Ces risques sont aggravés par les algorithmes. « Qu’est-ce qui marche ? La méchanceté, le racisme et l’intimidation, par exemple, génèrent beaucoup plus de trafic ». Le conspirationnisme aussi… avec toutes les conséquences que ça implique.
Les racines du bien
Est-ce que les jeux sont faits ? Dans son livre, Boucar Diouf se garde de sombrer dans le fatalisme. Sachant pertinemment que la technologie ne fera pas marche arrière (l’IA est là, qu’on le veuille ou non), il plaide pour un usage empreint de plus de sobriété numérique et de discernement.
« Il s’agit d’en être conscient et de se dire de temps en temps : je déconnecte mon cerveau, je prends des pauses », dit-il, saluant l’interdiction récente du cellulaire à l’école.

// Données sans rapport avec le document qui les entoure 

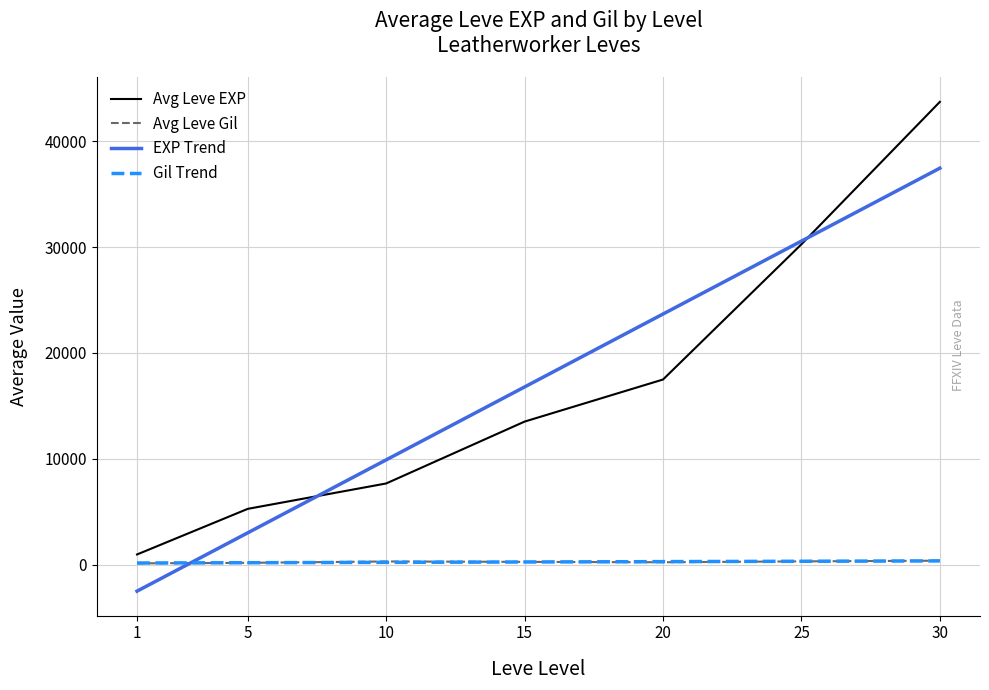

What is the spread (max minus min) of values at 10?

9686.4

Dans son essai, il vante aussi les vertus du bain de forêt, expliquant comment la nature apaise notre psyché. Respirer l’air forestier, sentir le bois et les plantes, bouger en plein air : autant de remèdes naturels à nos maux virtuels. « La seule présence dans la nature nous fait du bien », insiste-t-il. Certains parlent même de thérapie par la forêt, aussi appelée sylvothérapie.
On peut donc dire que les racines, au sens propre comme au figuré, peuvent être bénéfiques pour notre santé et nous aider. En ce sens, les grands-parents ont un rôle à jouer en enseignant aux jeunes l’importance de la contemplation et de la patience. « J’ai entendu Gilles Vigneault dire qu’il faut enseigner aux enfants l’art de s’ennuyer. La créativité naît de l’ennui. »
Cette revalorisation des liens intergénérationnels, c’est aussi celle du vécu et du savoir-faire qui se développe au fil des années, et non au fil des vidéos TikTok. « Historiquement, le prestige venait avec l’expérience, exprime Boucar Diouf. Quelqu’un de prestigieux était quelqu’un qui avait vu neiger. »
Peut-être vaut-il mieux inviter les plus jeunes à oublier un peu leurs likes et à passer une heure avec papi ou mamie pour les écouter raconter leurs souvenirs. La récompense pour cette « reconnexion » pourrait être beaucoup plus grande qu’une dose de dopamine.
Déconnecter : pour se rebrancher aux racines de notre humanité, un livre de 175 pages écrit par Boucar Diouf, est publié aux éditions La Presse.